*Task prompt:* Find how many lines in the data below include the word "points", then write only that number.

*Records for the task:*
┌──
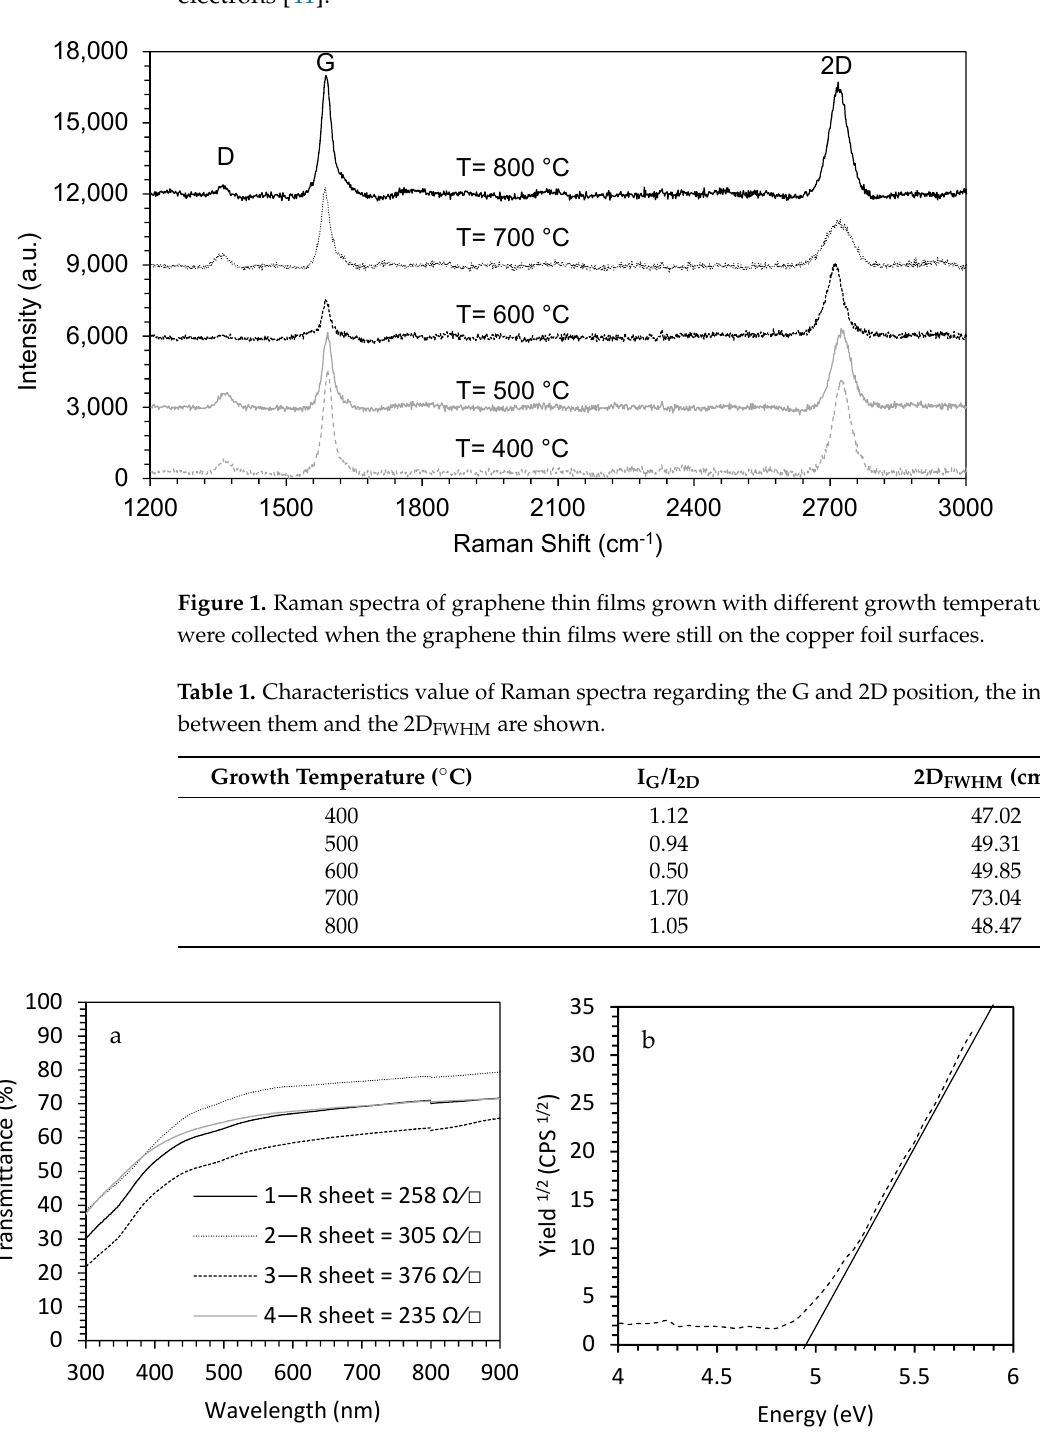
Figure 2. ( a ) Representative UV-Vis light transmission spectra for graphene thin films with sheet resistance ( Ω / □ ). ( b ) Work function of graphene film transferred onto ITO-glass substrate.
└──
┌──
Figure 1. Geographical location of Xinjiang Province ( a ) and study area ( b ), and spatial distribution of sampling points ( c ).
└──
┌──
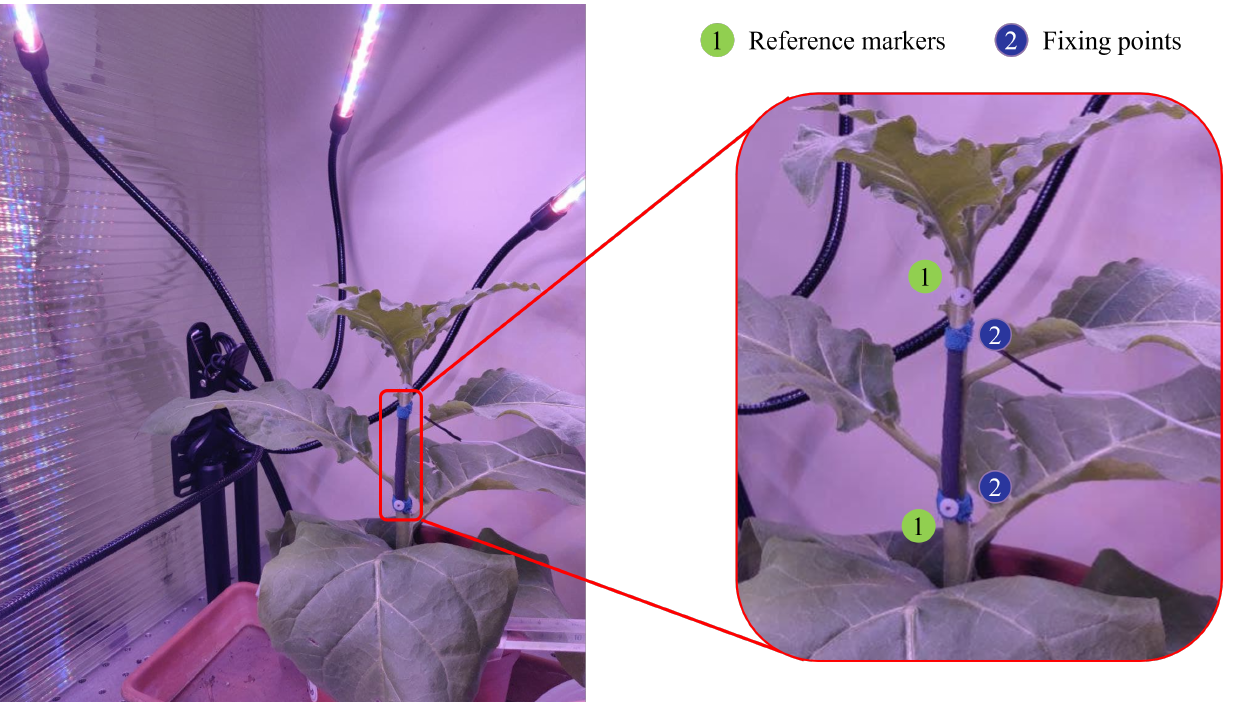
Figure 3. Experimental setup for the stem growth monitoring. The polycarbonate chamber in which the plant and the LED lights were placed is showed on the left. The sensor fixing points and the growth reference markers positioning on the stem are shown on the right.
└──
*Output for this task:* 2